Keypoint text descriptions
────────────────────────────────────────

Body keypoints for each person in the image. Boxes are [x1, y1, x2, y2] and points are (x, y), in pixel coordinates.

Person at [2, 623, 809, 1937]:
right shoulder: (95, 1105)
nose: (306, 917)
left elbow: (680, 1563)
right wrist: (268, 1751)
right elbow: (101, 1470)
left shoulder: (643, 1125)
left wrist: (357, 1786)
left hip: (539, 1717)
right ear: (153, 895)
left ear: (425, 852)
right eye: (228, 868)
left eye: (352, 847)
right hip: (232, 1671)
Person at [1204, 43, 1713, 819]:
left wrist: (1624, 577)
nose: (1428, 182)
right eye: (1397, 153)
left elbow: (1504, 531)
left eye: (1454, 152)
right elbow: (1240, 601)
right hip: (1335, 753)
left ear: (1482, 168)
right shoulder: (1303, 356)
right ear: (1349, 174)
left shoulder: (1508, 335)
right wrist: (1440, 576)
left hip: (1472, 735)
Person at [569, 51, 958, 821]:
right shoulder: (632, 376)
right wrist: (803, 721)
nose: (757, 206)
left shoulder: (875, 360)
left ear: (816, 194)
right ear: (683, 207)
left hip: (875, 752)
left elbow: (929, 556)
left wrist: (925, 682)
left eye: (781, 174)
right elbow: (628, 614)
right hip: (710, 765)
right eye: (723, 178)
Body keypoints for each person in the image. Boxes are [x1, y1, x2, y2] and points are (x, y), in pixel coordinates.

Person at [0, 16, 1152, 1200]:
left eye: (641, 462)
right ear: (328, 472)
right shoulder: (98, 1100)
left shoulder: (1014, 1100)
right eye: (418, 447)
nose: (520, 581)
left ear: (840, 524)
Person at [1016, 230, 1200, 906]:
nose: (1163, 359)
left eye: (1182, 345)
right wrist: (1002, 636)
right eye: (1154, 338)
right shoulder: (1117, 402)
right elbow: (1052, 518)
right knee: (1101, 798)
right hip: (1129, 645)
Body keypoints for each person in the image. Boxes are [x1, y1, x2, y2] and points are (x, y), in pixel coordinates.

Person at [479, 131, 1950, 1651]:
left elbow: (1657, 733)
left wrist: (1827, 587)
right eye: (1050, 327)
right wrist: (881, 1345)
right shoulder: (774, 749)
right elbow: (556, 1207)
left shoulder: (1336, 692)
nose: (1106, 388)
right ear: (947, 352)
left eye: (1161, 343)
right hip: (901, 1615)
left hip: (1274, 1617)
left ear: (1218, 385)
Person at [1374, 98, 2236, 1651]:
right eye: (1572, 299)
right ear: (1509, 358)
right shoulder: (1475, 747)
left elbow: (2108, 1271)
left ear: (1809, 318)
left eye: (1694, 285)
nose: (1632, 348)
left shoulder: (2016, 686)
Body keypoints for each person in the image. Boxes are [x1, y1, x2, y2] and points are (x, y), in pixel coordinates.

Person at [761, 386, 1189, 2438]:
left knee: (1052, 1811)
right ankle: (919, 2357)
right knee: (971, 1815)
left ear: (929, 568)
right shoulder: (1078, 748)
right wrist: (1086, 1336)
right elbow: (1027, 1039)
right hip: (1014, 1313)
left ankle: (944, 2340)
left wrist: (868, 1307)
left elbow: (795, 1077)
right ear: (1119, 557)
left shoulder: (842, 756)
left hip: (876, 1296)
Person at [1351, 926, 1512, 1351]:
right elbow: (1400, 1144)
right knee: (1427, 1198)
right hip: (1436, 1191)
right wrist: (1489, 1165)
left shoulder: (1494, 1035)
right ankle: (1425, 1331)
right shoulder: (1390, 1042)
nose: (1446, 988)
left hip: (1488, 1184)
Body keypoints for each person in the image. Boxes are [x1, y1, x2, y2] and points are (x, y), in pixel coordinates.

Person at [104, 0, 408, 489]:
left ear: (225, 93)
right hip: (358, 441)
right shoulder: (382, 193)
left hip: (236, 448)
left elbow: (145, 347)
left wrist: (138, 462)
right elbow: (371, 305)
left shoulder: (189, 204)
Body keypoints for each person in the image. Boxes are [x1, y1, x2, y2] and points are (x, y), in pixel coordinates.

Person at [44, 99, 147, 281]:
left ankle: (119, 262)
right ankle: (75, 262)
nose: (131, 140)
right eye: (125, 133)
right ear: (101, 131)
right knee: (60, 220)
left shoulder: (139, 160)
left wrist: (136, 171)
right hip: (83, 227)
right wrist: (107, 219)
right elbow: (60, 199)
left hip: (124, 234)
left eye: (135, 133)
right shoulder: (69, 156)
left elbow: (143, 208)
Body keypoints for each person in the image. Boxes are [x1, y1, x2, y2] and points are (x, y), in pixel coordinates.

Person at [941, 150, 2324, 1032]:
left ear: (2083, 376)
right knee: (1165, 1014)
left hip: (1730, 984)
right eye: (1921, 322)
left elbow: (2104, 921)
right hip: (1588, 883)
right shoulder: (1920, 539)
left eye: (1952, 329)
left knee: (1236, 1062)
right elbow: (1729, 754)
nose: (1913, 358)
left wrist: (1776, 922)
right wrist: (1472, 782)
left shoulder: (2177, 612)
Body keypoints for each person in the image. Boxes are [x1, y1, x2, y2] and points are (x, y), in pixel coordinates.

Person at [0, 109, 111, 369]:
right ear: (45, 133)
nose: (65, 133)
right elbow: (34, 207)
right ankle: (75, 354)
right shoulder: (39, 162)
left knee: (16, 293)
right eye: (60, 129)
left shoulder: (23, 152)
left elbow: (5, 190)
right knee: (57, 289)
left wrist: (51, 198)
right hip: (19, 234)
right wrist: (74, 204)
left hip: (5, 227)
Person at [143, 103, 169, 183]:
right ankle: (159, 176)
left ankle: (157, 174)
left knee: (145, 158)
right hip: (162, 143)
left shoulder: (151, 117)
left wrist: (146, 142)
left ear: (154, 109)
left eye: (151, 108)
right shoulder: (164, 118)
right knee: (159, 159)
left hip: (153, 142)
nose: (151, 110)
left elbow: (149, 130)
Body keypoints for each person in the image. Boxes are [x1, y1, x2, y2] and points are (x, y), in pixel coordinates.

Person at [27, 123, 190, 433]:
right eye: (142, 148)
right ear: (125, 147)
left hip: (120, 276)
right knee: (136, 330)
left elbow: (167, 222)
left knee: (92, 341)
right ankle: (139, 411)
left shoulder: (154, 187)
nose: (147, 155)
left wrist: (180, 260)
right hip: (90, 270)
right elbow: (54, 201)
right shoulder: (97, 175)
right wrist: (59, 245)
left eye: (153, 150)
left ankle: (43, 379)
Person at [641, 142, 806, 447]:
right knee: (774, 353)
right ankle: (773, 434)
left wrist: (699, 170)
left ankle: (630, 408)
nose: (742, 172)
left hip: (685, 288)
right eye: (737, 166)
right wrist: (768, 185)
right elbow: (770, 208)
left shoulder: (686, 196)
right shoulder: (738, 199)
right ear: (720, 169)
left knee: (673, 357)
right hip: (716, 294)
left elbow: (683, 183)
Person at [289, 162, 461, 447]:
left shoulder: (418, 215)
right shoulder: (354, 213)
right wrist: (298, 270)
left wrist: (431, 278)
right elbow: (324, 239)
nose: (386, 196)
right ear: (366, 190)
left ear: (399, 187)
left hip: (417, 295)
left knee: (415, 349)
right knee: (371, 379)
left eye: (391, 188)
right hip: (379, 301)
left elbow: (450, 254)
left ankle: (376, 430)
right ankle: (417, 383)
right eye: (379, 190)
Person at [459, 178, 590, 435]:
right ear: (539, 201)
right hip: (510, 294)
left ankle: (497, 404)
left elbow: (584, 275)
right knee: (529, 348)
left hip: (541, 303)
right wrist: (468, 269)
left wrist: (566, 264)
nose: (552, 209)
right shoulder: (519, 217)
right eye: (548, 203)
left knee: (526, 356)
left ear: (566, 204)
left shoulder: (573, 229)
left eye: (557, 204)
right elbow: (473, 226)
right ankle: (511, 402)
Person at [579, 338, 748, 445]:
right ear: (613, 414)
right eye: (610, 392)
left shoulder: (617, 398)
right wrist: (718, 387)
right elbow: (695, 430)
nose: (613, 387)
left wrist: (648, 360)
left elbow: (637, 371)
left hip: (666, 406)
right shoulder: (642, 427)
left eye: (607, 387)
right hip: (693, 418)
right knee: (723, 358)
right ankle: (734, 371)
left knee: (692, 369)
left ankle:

────────────────────────────────────────

**Action item**. Could you repeat exactly the lines above from the line with "nose: (1163, 359)" up to and including the line with "right hip: (1014, 1313)", and only those?

**Solution to this exercise**.
nose: (1163, 359)
left eye: (1182, 345)
right wrist: (1002, 636)
right eye: (1154, 338)
right shoulder: (1117, 402)
right elbow: (1052, 518)
right knee: (1101, 798)
right hip: (1129, 645)
Body keypoints for each person in the image. Boxes are [x1, y1, x2, y2] and points are (x, y), in pixel coordinates.

Person at [479, 131, 1950, 1651]:
left elbow: (1657, 733)
left wrist: (1827, 587)
right eye: (1050, 327)
right wrist: (881, 1345)
right shoulder: (774, 749)
right elbow: (556, 1207)
left shoulder: (1336, 692)
nose: (1106, 388)
right ear: (947, 352)
left eye: (1161, 343)
right hip: (901, 1615)
left hip: (1274, 1617)
left ear: (1218, 385)
Person at [1374, 98, 2236, 1651]:
right eye: (1572, 299)
right ear: (1509, 358)
right shoulder: (1475, 747)
left elbow: (2108, 1271)
left ear: (1809, 318)
left eye: (1694, 285)
nose: (1632, 348)
left shoulder: (2016, 686)
Body keypoints for each person in the image. Boxes are [x1, y1, x2, y2] and points are (x, y), in pixel coordinates.

Person at [761, 386, 1189, 2438]:
left knee: (1052, 1811)
right ankle: (919, 2357)
right knee: (971, 1815)
left ear: (929, 568)
right shoulder: (1078, 748)
right wrist: (1086, 1336)
right elbow: (1027, 1039)
right hip: (1014, 1313)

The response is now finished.